Several vendors offer portable containers, but choosing their software inevitably introduces an element of lock-in. The provider of one of the most popular technologies used in building containers recently changed its licensing terms to require large organizations to buy individual subscriptions for all staff using certain products.3 For those enterprises, this seemingly small change could mean tens or hundreds of thousands of dollars of additional expenses.
Building for cloud portability
Committing to the services provided by a CSP needn’t mean sacrificing flexibility. The smart solution is to choose the CSP-specific services that best meet your needs while remaining “cloud portable”—that is, retaining the ability to move your systems and workloads to another provider if circumstances change. Being “cloud portable” means maintaining a continuous view of which CSP-specific services you are using and what it would cost to switch vendors if you had to. With this in mind, companies can take a variety of approaches to portability:
- Using containers for third-party applications. Creating container clusters to host commercial off-the-shelf (COTS) or third-party applications can be an effective way to use containers in a cloud infrastructure.

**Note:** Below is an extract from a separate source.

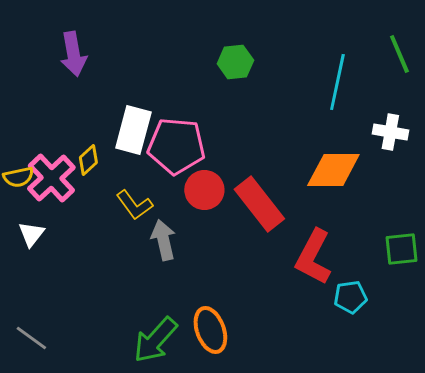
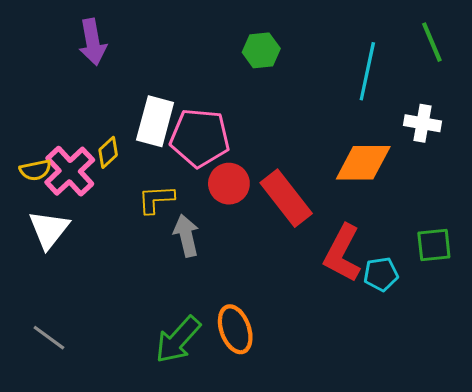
yellow L-shape: (134, 205) -> (156, 199), turned 123
white triangle: (31, 234) -> (49, 229), size x1.5
cyan pentagon: (350, 297) -> (381, 274), moved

Many vendors already bundle their software in containers and design their application platforms to allow different subcomponents to scale horizontally within a container cluster. Since these vendors can’t predict which CSPs their customers will use, they take on the burden of providing all the necessary capabilities, engineering, and operational capacity, and factor it into their licensing models.
- Using infrastructure as code (IaC) to access services from any CSP. Companies can use IaC to automate the selection of useful services at deployment time based on simple variables in the infrastructure code. This allows for a hybrid strategy that combines the advantages of multicloud with the power of CSP-specific services (see sidebar “Building a multicloud, three-tier, serverless app with Terraform”).
- Using a highly standardized abstraction layer. Most CSPs have proprietary IaC tools specific to their cloud environment. Using a standardized IaC abstraction layer such as Terraform to codify infrastructure deployments makes it easier to manage any changes that CSPs make in their services or to switch from one CSP variant of an infrastructure service to a different one without heavy modification.
- Splitting operations between clouds. Segmenting workloads and placing them on different clouds sends a clear message that you have relationships with multiple CSPs. Workloads can be segmented by business unit, functional domain, country, or technology layer, with developers aligned to each workload/cloud combination. The principle of using the CSP-specific services that best support your needs still holds, of course. Supporting multiple clouds may require a larger developer workforce, but analysis will reveal whether the additional talent cost is outweighed by the developer time saved.
It’s worth noting that CSPs are aware of customer concerns about vendor lock-in and have invested in services that make it easier for clients to export their code, logic, and data to other services in a structured way. With cloud portability a selling point to attract new customers and additional workloads, CSPs can be expected to continue innovating in this area.
Strategic flexibility on cloud is undoubtedly worth pursuing, but using containers indiscriminately is not the way to achieve it. Rather, the answer lies in a thoughtful selection of the CSP-specific services that best suit a company’s context and needs, informed by a clear view of the costs and trade-offs involved. With the right approach, businesses can mitigate lock-in concerns while still taking advantage of CSP-specific benefits that can deliver enormous value.